A principal confissão pentecostal brasileira é a Assembleia de Deus, que foi implantada em Belém do Pará logos nos inícios do séc. XX, pela mão de Daniel Berg e Gunnar Vingren, dois imigrantes suecos vindos dos Estados Unidos.
O pentecostalismo fez escola numa região atrasada e analfabeta, dada a vivências religiosas extáticas, esse país profundo onde pontificava o coronelismo. A pregação carismática, a prática corrente da glossolalia, os exorcismos e os dons de cura responderam assim a uma população extremamente pobre e doente, que viu na ênfase sobrenatural do pentecostalismo uma resposta para os seus problemas.
Esta confissão está hoje espalhada por todos os cantos do país, até mesmo nas favelas do Rio e São Paulo. Ainda nos anos sessenta se dizia que as placas com o nome da igreja afixadas por cima da porta ou desenhadas na parede rivalizavam em número com as da Coca-Cola.

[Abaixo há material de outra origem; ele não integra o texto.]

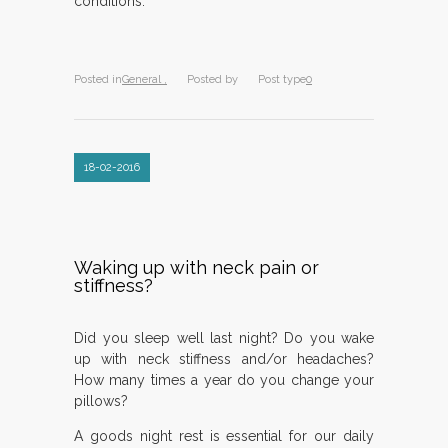
conditions.
Posted in
General ,
Posted by
Post type
0
18-02-2016
Waking up with neck pain or
stiffness?
Did you sleep well last night? Do you wake
up with neck stiffness and/or headaches?
How many times a year do you change your
pillows?
A goods night rest is essential for our daily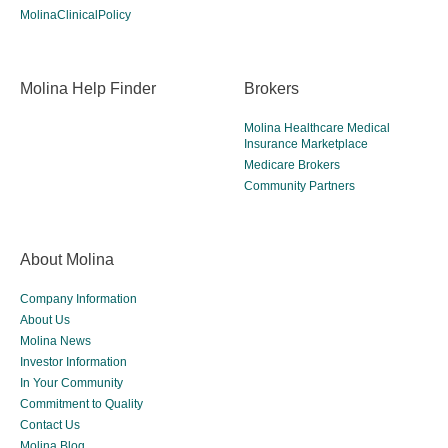
MolinaClinicalPolicy
Molina Help Finder
Brokers
Molina Healthcare Medical
Insurance Marketplace
Medicare Brokers
Community Partners
About Molina
Company Information
About Us
Molina News
Investor Information
In Your Community
Commitment to Quality
Contact Us
Molina Blog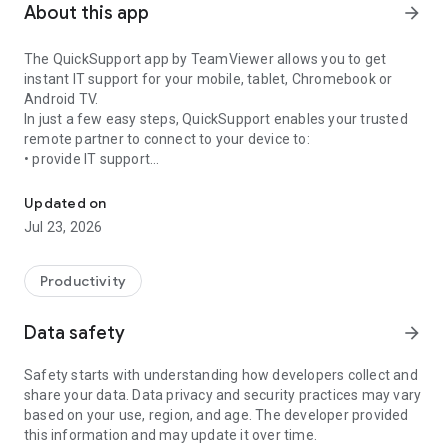
About this app
arrow_forward
The QuickSupport app by TeamViewer allows you to get
instant IT support for your mobile, tablet, Chromebook or
Android TV.
In just a few easy steps, QuickSupport enables your trusted
remote partner to connect to your device to:
• provide IT support
Get instant remote assistance for your device
• transfer files back and forth
• communicate with you via chat
Updated on
• view device information
Jul 23, 2026
• adjust WIFI settings, and much more.
It can receive connection requests from any device (desktop,
web browser or mobile).
Productivity
TeamViewer applies the highest security standards to your
connections, ensuring you are always in control of granting
Data safety
arrow_forward
access to your device and establishing or ending sessions.
Safety starts with understanding how developers collect and
To establish a connection to your device, you need to do the
share your data. Data privacy and security practices may vary
following:
based on your use, region, and age. The developer provided
1. Open the app on your screen. Connections can't be
this information and may update it over time.
established if the app is running in the background.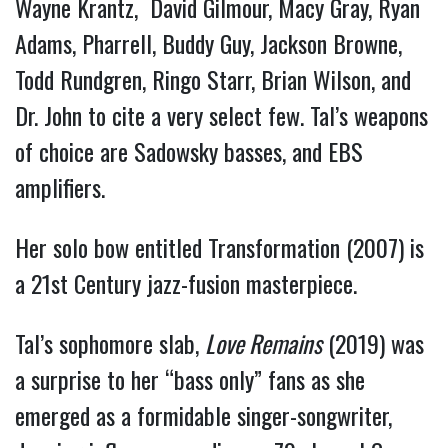
Wayne Krantz, David Gilmour, Macy Gray, Ryan
Adams, Pharrell, Buddy Guy, Jackson Browne,
Todd Rundgren, Ringo Starr, Brian Wilson, and
Dr. John to cite a very select few.
Tal’s weapons
of choice are Sadowsky basses, and EBS
amplifiers.
Her solo bow entitled Transformation (2007) is
a 21st Century jazz-fusion masterpiece.
Tal’s sophomore slab,
Love Remains
(2019) was
a surprise to her “bass only” fans as she
emerged as a formidable singer-songwriter,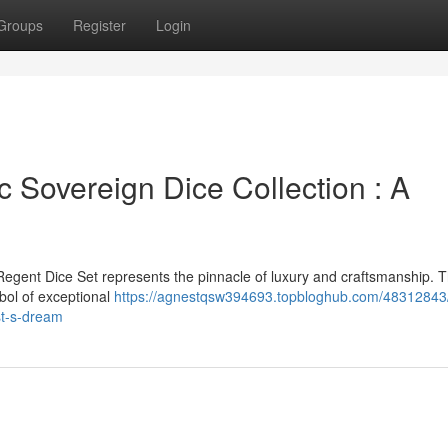
Groups
Register
Login
 Sovereign Dice Collection : A
Regent Dice Set represents the pinnacle of luxury and craftsmanship. T
mbol of exceptional
https://agnestqsw394693.topbloghub.com/48312843
st-s-dream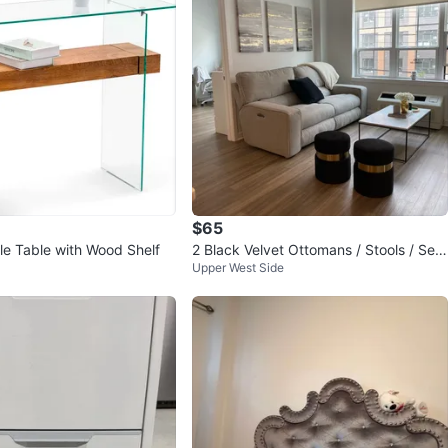
$65
le Table with Wood Shelf
2 Black Velvet Ottomans / Stools / Seat
Upper West Side
s with Gold detail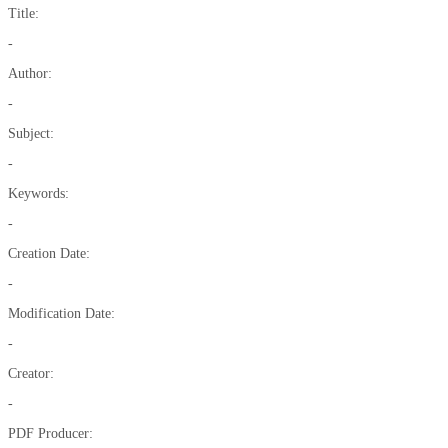
Title:
-
Author:
-
Subject:
-
Keywords:
-
Creation Date:
-
Modification Date:
-
Creator:
-
PDF Producer: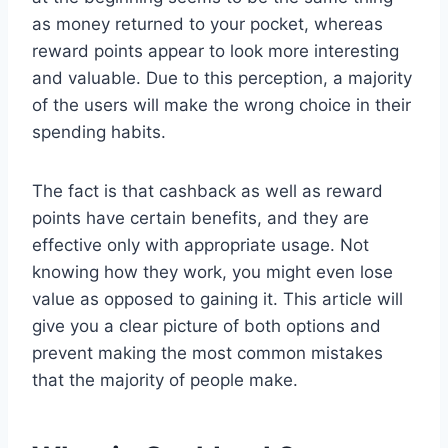
as money returned to your pocket, whereas
reward points appear to look more interesting
and valuable. Due to this perception, a majority
of the users will make the wrong choice in their
spending habits.
The fact is that cashback as well as reward
points have certain benefits, and they are
effective only with appropriate usage. Not
knowing how they work, you might even lose
value as opposed to gaining it. This article will
give you a clear picture of both options and
prevent making the most common mistakes
that the majority of people make.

A confissão cresceu rapidamente, embora já não disponha há muito duma unidade orgânica a nível do país, estando dividida por diversas federações regionais ou nacionais. Esse crescimento acelerado – que aliás se verifica noutros grupos religiosos – não deu tempo para consolidar devidamente um cabedal teológico, até porque o pentecostalismo cresceu sobretudo nas periferias e está estudado que o fiel assembleiano brasileiro tipo é mulher, pobre e negra.
Acresce que a política desenvolvida durante longas décadas foi no sentido de diabolizar a formação teológica dos seus pastores e obreiros, enfatizando sempre a experiência carismática como argumento de autoridade espiritual.
A cultura machista predominou na história do pentecostalismo brasileiro de tal modo que a primeira convenção de obreiros foi convocada justamente para deliberar sobre a questão de permitir ou não às mulheres o direito de poderem pregar. Nesta sequência, até Frida Vingren, a mulher de um dos fundadores deste movimento religioso, foi proibida de usar da palavra e desconsiderada, e só nestes últimos anos a sua memória tem vindo a ser reabilitada.
Mas esta questão não é exclusiva do segmento pentecostal, mas extensiva ao evangelicalismo brasileiro. A falta de formação teológica e cultural assim como a ausência de espírito crítico levaram à criação duma mentalidade de rebanho, como se um cristão não pudesse pensar pela sua cabeça, e ao arrepio do exemplo dos bereanos que no séc. I foram elogiados por Lucas no Novo Testamento: “E logo os irmãos enviaram de noite Paulo e Silas a Bereia; e eles, chegando lá, foram à sinagoga dos judeus. Ora, estes foram mais nobres do que os que estavam em Tessalónica, porque de bom grado receberam a palavra, examinando cada dia nas Escrituras se estas coisas eram assim” (Actos 17:10,11).
Ainda hoje quem quer levar a teologia minimamente a sério é mal visto por sectores mais conservadores deste segmento religioso, tal como antigamente os jovens eram aconselhados a não prosseguir os seus estudos, com receio de virem a perder a fé. O próprio apóstolo Paulo era um homem culto e informado. Escrevendo a Timóteo pede que lhe leve os seus livros: “Quando vieres, traze a capa que deixei em Trôade, em casa de Carpo, e os livros, principalmente os pergaminhos” (2 Timóteo 4:13). Ora, para que servirá uma fé que não se confronta com a vida e a sociedade senão para criar guetos, posturas sectárias e seitas religiosas concentracionárias?
É esta mentalidade de rebanho que tem permitido o fenómeno denominado “curral eleitoral”, isto é, que os líderes religiosos decidam o voto dos fiéis através de pressão, manipulação ou coação, dizendo-lhes em quem devem votar e abrindo o púlpito a políticos em campanha eleitoral. Foi esta mentalidade que permitiu assistir a cenas inqualificáveis, como o gesto colectivo tipicamente bolsonarista da arma, ensaiado pelos fiéis em pleno culto nas igrejas, em período eleitoral, um lugar que devia ser de paz e fraternidade.
É certo que as coisas mudaram muito nos últimos anos, mas existe ainda uma grande massa do povo evangélico que persiste na mentalidade de rebanho. Está por saber que consequências deste erro estratégico a igreja brasileira ainda virá a sofrer.